I need to find walnut shells for the floor of my infestation corridor and can't seem to find a supplier. Does anyone know where i can get this or some other crunchy floor material?


----------



## DarkLore (Jan 25, 2009)

I've never tried. But you could try sand blasting supplies.


----------



## Bone Dancer (Oct 7, 2005)

I am guessing you are going for the walking on bugs sound. Ground walnut shells may be to fine and not crunch well. Peanut shells do really well. Even if you bought them in bulk (50lb bag) the cost might not be to bad. Raw or roasted wont matter. Going to be messy though.


----------



## Spookie (Aug 26, 2008)

And don't forget that kind of stuff also is a favorite amount mice and rats....now that might go well with Halloween!


----------



## The Archivist (May 31, 2009)

What about using packing peanuts? They have a nice squish and crunch sound.


----------



## frstvamp1r (Nov 5, 2006)

Corn flakes...corn flakes make nice crunchy sounds...mmmm...corn flakes


----------



## Hauntiholik (May 17, 2006)

If you have a Texas RoadHouse nearby they should have loads of peanut shells around.

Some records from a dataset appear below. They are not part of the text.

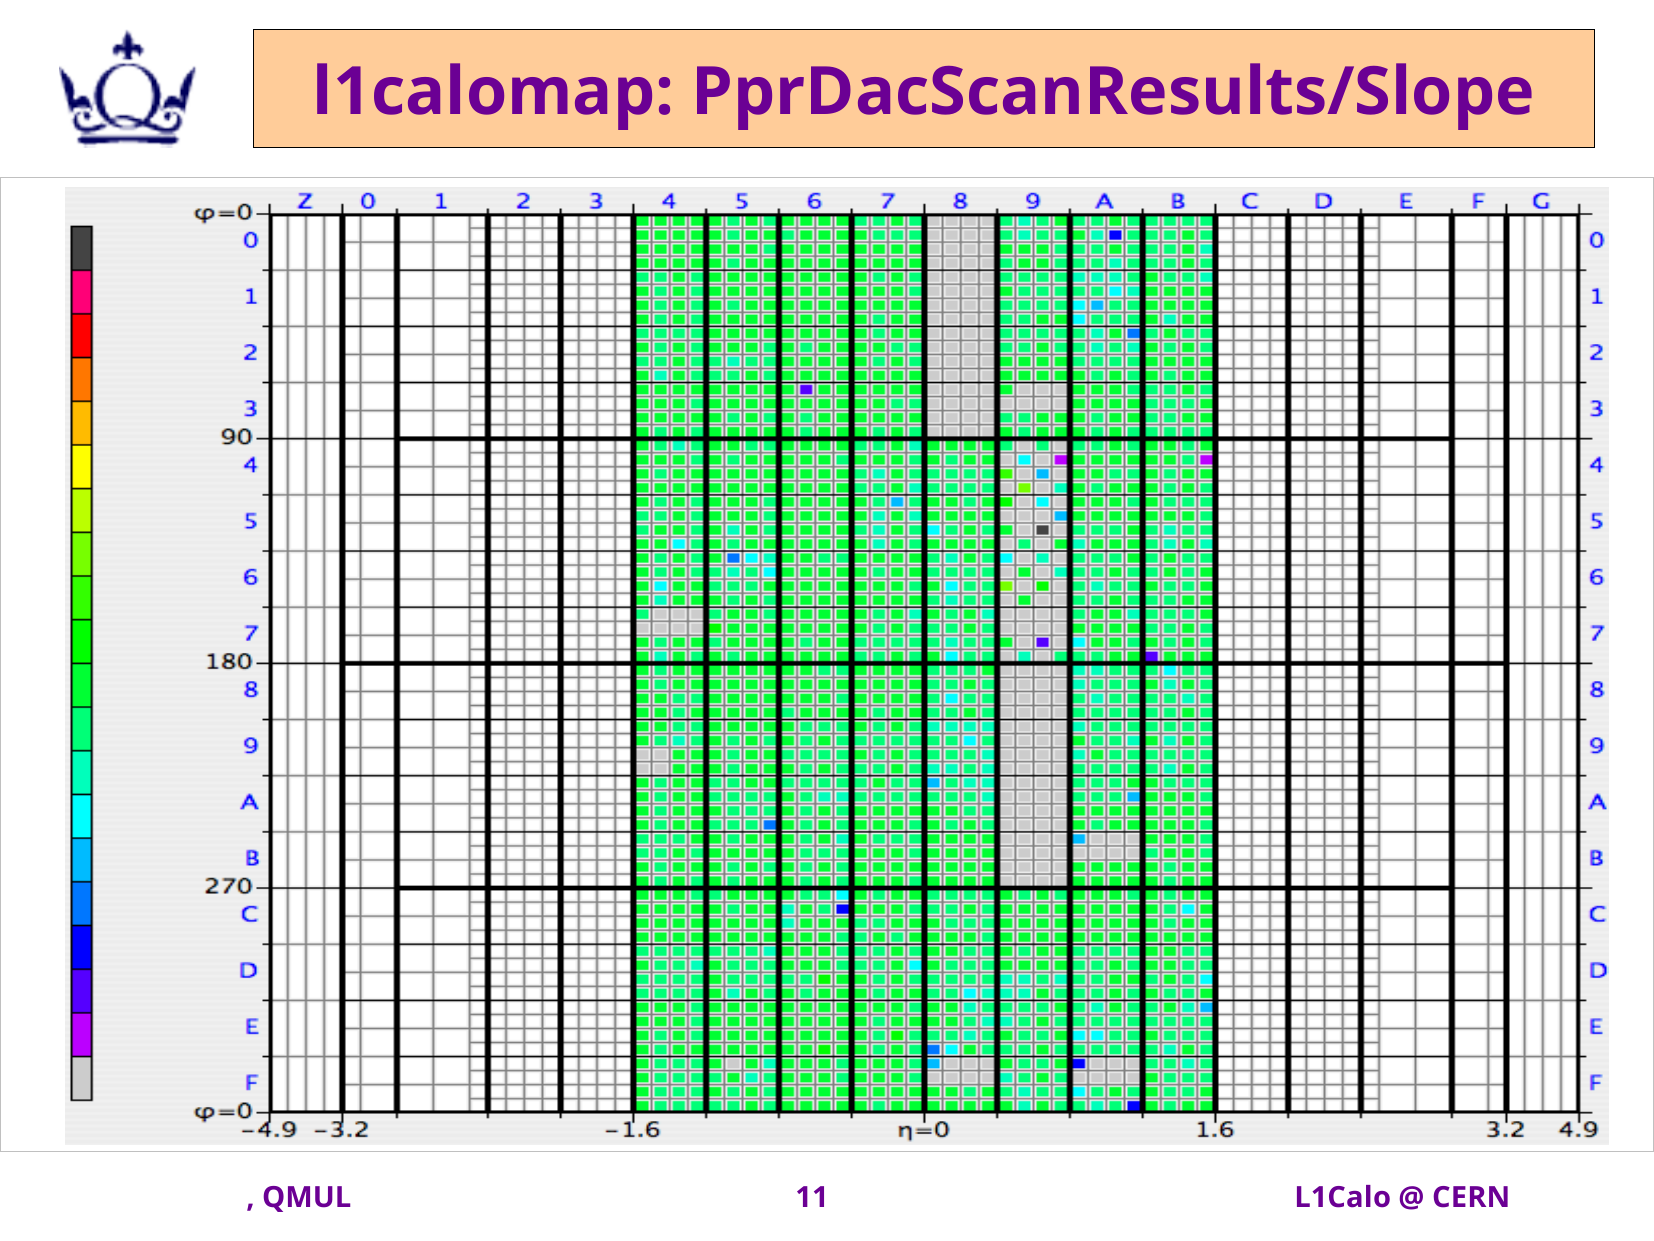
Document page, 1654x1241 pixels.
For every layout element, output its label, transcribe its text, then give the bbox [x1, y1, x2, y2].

picture [59, 29, 200, 148]
picture [65, 187, 1609, 1146]
title l1calomap: PprDacScanResults/Slope [253, 29, 1595, 148]
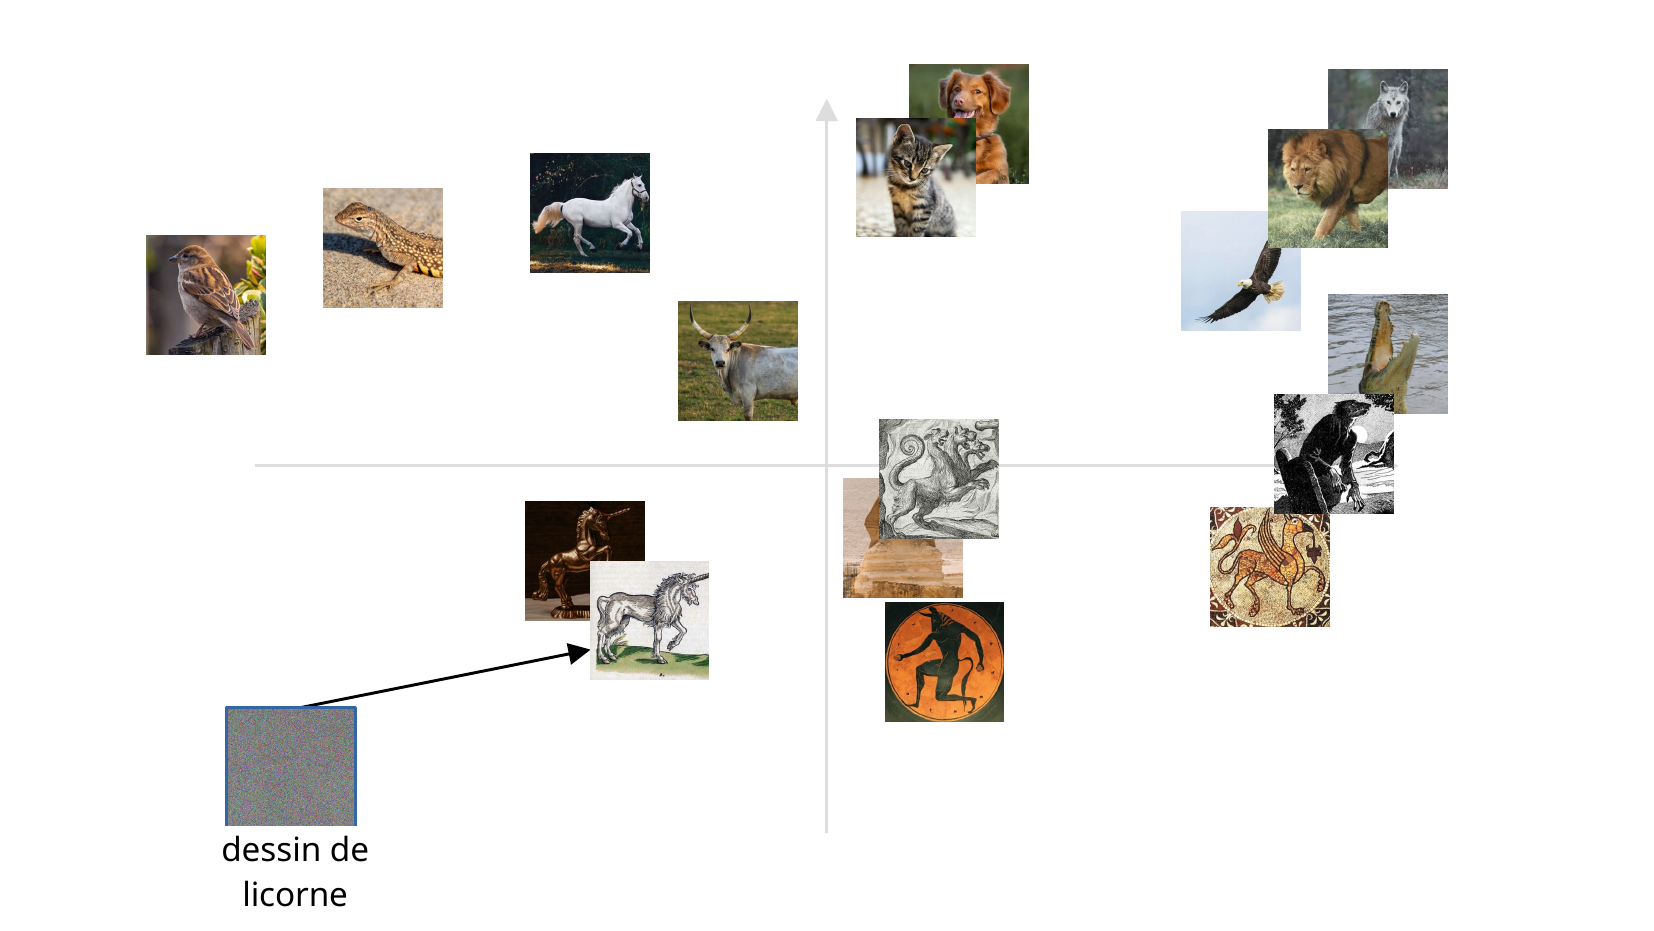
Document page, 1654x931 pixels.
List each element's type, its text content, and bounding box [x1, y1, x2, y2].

picture [843, 419, 999, 598]
picture [525, 501, 709, 680]
picture [530, 153, 650, 273]
picture [1181, 69, 1448, 331]
picture [146, 235, 266, 355]
text_box dessin de licorne [177, 826, 414, 916]
picture [1210, 294, 1448, 627]
picture [678, 301, 798, 421]
picture [323, 188, 443, 308]
picture [885, 602, 1004, 722]
picture [856, 64, 1029, 238]
picture [227, 708, 355, 826]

Be aware - you should post a warning sign that the haunt contains nut shells (walnut, peanut or otherwise) so that you don't get sued by someone with a severe allergy to nuts.


----------



## bradbaum (Jul 26, 2008)

My wife bought a bag of critter crunch which is just walnut shells from Oak Island several years ago, I have used it on the floor of the cockroach room every year and still have plenty for years to come.

I don't remember how much it cost.


----------



## monstermakerswife (Mar 13, 2009)

*Walnut shells*

Thanks to all for your suggestions. Not sure yet what I'll use but will try all suggestions.


----------



## ZombieGreg (Jul 2, 2009)

I agree with the post from bradbaum-- "critter crunch" from Oak Island works great. I think it's a little on the pricey side but totally worth it.


----------